• TEXT TO READ
The VFIO driver is a framework for exposing direct device access to userspace. Virtual machine technology uses VFIO to assign physical device to VMs for highest possible IO performance. In this post, I will just focus the driver of VFIO.
VFIO’s basic idea is showing in the following figure. This is from Alex’s talk An Introduction to PCI Device Assignment with VFIO.
VFIO decomposes the physical device as a set of userspace API and recomposes the physical device’s resource to a virtual device in qemu.
There are three concepts in VFIO: Groups, Devices, and Containers.
Devices create a programming interface made up of IO access, interrupts, and DMA. The userspace(qemu) can utilize this interface to get the device’s information and config the devices.
Groups is a set of devices which is isolatable from all other devices in the system. Group is the minimum granularity that can be assigned to a VM.
Containers is a set of groups. Different groups can be set in the same container.
Following figure shows the relation of container, group and device.
Following figure shows the architecture of VFIO PCI.
In the ‘VFIO usage’ post, we know that before assigning the device to VM, we need to unbind its original driver and bind it to vfio-pci driver firstly.
vfio-pci driver just registers ‘vfio_pci_driver’ in ‘vfio_pci_init’ function. When binding the assigned device, the ‘probe’ callback will be called, it’s ‘vfio_pci_probe’.
‘vfio_pci_probe’ first allocates and initializes a ‘vfio_pci_device’ struct, then calls ‘vfio_add_group_dev’ to create and add a ‘vfio_device’ to ‘vfio_group’. If the ‘vfio_group’ is not created, ‘vfio_add_group_dev’ will also create one.

• SET OF TASKS
1. Using the VFIO post, answer each question briefly:
(a) What three concepts does VFIO have?
(b) What is the minimum granularity that can be assigned to a VM?
(c) In which function does the vfio-pci driver register ‘vfio_pci_driver’?
2. Duplicate the portion of the VFIO post starting with "VFIO’s basic idea" and going on through "Devices, and Containers.".
3. Turn the paragraph of the VFIO post that begins "‘vfio_pci_probe’ first allocates" into a short list, keeping its main facts.

• GIVEN DATA

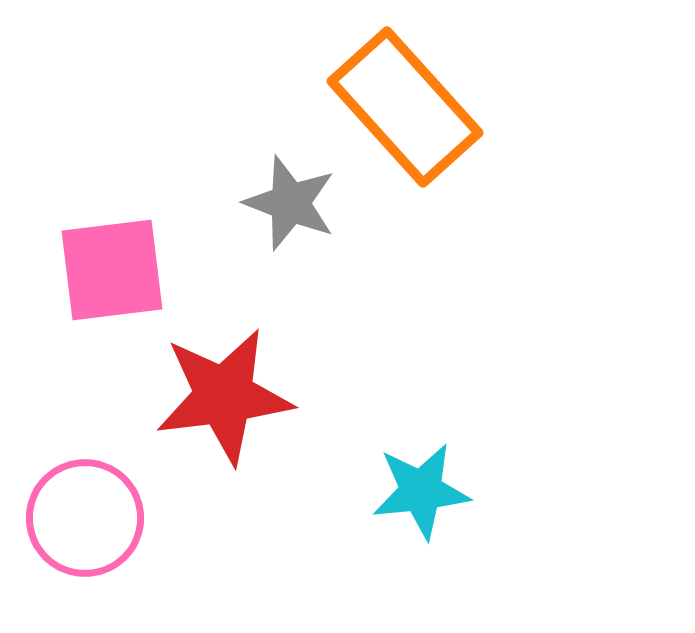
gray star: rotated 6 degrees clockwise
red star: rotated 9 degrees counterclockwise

• SOLUTIONS
1.
(a) Groups, Devices, and Containers.
(b) A group.
(c) ‘vfio_pci_init’.

2.
VFIO’s basic idea is showing in the following figure. This is from Alex’s talk An Introduction to PCI Device Assignment with VFIO.
VFIO decomposes the physical device as a set of userspace API and recomposes the physical device’s resource to a virtual device in qemu.
There are three concepts in VFIO: Groups, Devices, and Containers.

3.
- ‘vfio_pci_probe’ allocates and initializes a ‘vfio_pci_device’ struct.
- It then calls ‘vfio_add_group_dev’, which creates a ‘vfio_device’ and adds it to ‘vfio_group’.
- If the ‘vfio_group’ has not been created, ‘vfio_add_group_dev’ creates one as well.